Published on February 24, 2009 at 1:54pm

Born Stefan Murphy, Dublin-based The Mighty Stef is the latest in the long line of wayward Irish poet-rockers that stretches back to Thin Lizzy's Phil Lynott and the Pogues' Shane MacGowan. But don't take our word for it — since 2006, Stef has been managed by Frank Murray, who also guided Thin Lizzy's career (and co-wrote "The Boys are Back in Town") and continues to handle MacGowan's affairs.
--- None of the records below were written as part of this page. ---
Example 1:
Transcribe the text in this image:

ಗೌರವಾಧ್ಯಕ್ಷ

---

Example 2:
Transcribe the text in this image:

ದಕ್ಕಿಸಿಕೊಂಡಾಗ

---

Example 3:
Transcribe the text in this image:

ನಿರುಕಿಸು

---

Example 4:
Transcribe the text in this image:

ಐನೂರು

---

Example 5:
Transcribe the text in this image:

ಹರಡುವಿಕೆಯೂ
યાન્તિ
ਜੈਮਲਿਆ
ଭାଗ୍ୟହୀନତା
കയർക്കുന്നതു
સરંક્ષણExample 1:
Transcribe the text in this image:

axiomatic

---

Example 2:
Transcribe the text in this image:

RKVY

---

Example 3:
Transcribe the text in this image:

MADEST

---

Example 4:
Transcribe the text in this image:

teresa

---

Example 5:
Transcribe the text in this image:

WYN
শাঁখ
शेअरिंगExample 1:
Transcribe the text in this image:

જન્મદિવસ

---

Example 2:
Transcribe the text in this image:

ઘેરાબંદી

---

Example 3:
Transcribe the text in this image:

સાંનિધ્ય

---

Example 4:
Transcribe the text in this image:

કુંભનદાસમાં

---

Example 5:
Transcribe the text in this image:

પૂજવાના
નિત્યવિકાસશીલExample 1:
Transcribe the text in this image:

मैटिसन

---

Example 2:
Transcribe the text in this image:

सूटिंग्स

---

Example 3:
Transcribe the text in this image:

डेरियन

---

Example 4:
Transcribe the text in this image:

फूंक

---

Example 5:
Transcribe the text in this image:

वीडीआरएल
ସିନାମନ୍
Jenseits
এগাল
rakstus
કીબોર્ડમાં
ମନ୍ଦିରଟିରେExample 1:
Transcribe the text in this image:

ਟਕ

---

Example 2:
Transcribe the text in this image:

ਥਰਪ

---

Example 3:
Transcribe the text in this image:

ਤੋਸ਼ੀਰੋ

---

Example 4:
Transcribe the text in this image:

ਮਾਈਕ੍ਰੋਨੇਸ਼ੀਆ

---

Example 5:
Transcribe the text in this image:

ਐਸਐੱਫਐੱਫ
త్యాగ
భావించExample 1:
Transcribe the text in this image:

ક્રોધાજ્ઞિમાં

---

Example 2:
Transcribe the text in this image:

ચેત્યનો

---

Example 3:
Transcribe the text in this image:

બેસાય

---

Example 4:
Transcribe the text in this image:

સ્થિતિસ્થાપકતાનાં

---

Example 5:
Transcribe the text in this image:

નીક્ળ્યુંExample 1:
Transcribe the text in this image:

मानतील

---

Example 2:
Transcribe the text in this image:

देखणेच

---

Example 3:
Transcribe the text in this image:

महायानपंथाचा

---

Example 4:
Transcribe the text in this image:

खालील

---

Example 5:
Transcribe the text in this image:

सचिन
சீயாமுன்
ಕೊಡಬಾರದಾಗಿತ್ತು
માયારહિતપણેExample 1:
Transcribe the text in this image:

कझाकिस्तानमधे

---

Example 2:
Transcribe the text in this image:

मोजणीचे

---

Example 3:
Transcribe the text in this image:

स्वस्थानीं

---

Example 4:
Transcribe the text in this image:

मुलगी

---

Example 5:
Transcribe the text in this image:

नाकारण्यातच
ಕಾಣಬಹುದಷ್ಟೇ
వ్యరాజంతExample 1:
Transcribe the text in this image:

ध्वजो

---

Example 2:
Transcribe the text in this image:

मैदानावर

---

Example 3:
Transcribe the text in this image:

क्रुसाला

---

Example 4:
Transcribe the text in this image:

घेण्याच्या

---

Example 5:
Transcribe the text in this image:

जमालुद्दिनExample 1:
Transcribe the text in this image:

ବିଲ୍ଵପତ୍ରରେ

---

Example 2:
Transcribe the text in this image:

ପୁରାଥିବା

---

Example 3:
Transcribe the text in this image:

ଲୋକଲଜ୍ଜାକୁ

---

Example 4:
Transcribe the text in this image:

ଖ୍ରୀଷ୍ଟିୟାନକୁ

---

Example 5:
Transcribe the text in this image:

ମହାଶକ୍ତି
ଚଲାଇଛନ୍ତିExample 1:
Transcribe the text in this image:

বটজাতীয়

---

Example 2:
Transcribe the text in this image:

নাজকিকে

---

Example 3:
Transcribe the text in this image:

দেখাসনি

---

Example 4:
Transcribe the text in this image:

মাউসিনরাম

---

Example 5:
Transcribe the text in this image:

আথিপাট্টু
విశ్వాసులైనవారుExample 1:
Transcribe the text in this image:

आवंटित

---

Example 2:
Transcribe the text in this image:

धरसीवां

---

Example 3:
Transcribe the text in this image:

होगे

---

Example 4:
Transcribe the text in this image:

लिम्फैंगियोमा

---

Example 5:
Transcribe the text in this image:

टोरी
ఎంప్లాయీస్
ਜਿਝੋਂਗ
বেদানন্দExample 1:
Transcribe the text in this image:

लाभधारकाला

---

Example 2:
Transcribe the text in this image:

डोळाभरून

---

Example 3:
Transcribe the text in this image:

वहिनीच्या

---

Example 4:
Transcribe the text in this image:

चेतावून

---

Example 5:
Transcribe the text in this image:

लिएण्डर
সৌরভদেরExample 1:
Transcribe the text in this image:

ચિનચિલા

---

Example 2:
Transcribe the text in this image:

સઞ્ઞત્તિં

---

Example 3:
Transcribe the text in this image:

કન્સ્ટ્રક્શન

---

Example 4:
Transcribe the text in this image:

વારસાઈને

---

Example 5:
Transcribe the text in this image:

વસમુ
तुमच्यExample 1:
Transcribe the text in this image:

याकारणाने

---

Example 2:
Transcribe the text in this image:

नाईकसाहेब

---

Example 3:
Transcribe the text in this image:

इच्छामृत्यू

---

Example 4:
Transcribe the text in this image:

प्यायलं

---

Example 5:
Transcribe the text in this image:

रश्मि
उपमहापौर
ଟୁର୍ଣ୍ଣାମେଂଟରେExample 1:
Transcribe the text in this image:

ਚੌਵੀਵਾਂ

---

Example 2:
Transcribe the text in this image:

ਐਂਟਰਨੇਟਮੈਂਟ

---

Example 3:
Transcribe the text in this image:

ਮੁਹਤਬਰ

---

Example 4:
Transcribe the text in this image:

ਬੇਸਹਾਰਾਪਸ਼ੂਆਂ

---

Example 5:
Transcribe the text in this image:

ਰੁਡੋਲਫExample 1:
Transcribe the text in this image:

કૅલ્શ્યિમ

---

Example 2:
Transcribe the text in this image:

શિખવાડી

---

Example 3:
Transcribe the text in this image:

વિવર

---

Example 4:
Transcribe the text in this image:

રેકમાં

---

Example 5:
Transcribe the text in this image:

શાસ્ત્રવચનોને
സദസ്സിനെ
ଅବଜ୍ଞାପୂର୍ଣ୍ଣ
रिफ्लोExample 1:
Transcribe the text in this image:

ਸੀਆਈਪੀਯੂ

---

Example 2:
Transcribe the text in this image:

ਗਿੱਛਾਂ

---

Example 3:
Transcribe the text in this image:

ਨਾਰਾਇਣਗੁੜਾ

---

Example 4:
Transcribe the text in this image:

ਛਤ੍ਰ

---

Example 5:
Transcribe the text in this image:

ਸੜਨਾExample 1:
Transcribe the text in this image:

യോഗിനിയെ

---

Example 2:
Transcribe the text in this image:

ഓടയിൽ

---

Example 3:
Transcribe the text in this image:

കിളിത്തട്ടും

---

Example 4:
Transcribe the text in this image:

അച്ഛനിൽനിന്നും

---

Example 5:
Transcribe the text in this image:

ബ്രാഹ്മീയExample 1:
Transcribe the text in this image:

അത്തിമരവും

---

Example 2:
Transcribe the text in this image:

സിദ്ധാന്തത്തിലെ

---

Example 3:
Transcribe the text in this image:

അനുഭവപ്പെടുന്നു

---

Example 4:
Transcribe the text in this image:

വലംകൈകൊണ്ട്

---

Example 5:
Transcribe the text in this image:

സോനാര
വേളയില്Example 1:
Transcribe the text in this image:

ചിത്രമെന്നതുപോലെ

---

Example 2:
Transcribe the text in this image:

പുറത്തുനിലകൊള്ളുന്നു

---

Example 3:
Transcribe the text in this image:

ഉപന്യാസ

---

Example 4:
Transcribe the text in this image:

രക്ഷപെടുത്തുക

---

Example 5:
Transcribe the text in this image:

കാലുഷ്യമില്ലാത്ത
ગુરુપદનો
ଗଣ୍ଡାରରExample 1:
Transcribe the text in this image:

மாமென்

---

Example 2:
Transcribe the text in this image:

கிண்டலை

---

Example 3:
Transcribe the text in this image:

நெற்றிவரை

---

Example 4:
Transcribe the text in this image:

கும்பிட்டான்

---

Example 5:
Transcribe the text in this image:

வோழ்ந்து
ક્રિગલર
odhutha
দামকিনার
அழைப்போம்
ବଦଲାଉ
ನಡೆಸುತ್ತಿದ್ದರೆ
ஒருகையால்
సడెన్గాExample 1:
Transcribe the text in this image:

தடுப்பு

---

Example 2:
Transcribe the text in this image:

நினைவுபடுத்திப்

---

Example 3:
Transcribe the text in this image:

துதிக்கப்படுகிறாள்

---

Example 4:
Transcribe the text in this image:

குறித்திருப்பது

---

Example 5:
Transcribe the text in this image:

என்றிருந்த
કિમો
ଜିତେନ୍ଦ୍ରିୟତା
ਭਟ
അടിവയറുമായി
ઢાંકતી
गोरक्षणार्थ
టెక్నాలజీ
Small wonder, then, that MacGowan surfaces to duet on Townes Van Zandt's "Waitin' Around to Die" on Stef's new album 100 Midnights, a slurry, mostly acoustic ­gospel-influenced gypsy carnival that belongs on the same shelf as Tom Waits, Billy Bragg and Nick Cave. "Waitin'," with ex-TVZ guitarist Phillip Donnelly on slide, isn't the only Houston-connected song on Midnights, either: "Russian Roulette" pays tribute to the late, great Johnny Ace, the Memphis R&B crooner who famously (and, most people believe, accidentally) shot himself in front of his girlfriend and Big Mama Thornton backstage at the old City Auditorium on Christmas night 1954. No reason to wait until Stef returns for SXSW to crack that bottle of Powers, then — but please, son, don't take your guns to town.